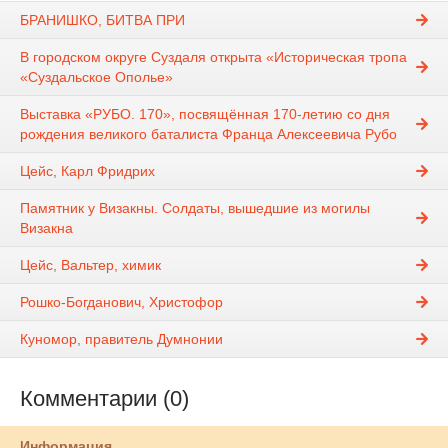
БРАНИШКО, БИТВА ПРИ
В городском округе Суздаля открыта «Историческая тропа
«Суздальское Ополье»
Выставка «РУБО. 170», посвящённая 170-летию со дня
рождения великого баталиста Франца Алексеевича Рубо
Цейс, Карл Фридрих
Памятник у Визакны. Солдаты, вышедшие из могилы
Визакна
Цейс, Вальтер, химик
Рошко-Богданович, Христофор
Куномор, правитель Думнонии
Комментарии (0)
Информация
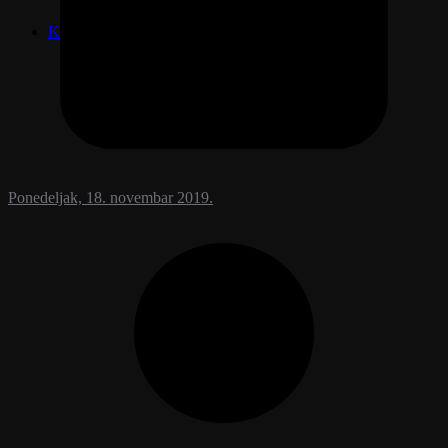
Ljudi govore
Kontakt
Ponedeljak, 18. novembar 2019.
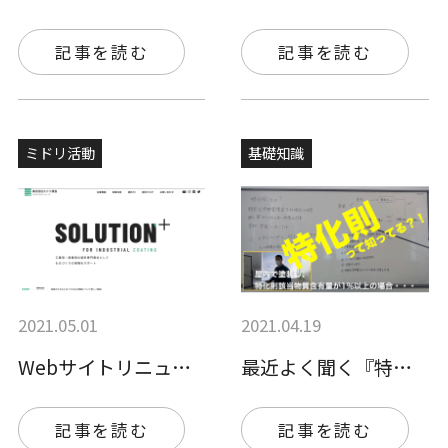
記事を読む
記事を読む
ミドリ活動
基礎知識
2021.05.01
2021.04.19
Webサイトリニューアルのお知らせ
最近よく聞く『特化則』って何？？ 何のた…
記事を読む
記事を読む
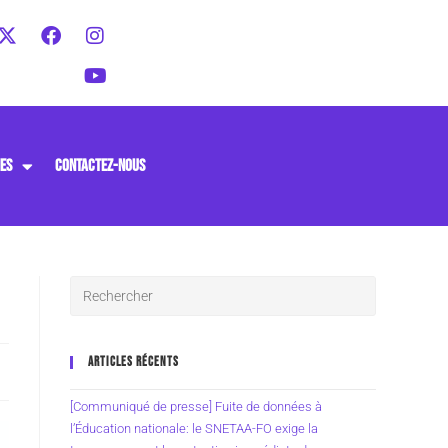
ES
CONTACTEZ-NOUS
ARTICLES RÉCENTS
[Communiqué de presse] Fuite de données à
l’Éducation nationale: le SNETAA-FO exige la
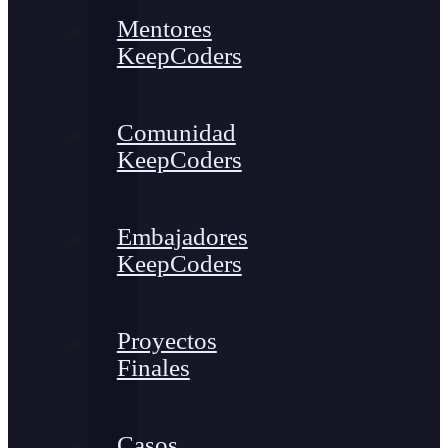
Mentores
KeepCoders
Comunidad
KeepCoders
Embajadores
KeepCoders
Proyectos
Finales
Casos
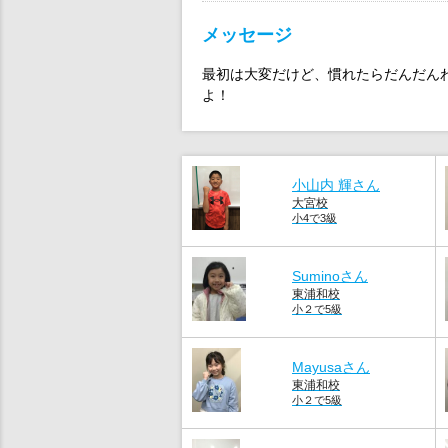
メッセージ
最初は大変だけど、慣れたらだんだん
よ！
小山内 輝さん
大宮校
小4で3級
Suminoさん
東浦和校
小２で5級
Mayusaさん
東浦和校
小２で5級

# What to produce
Filter the data down to the lines that contain the string "Цейс", and copy them.

# Output for this exercise
Цейс, Карл Фридрих
Цейс, Вальтер, химик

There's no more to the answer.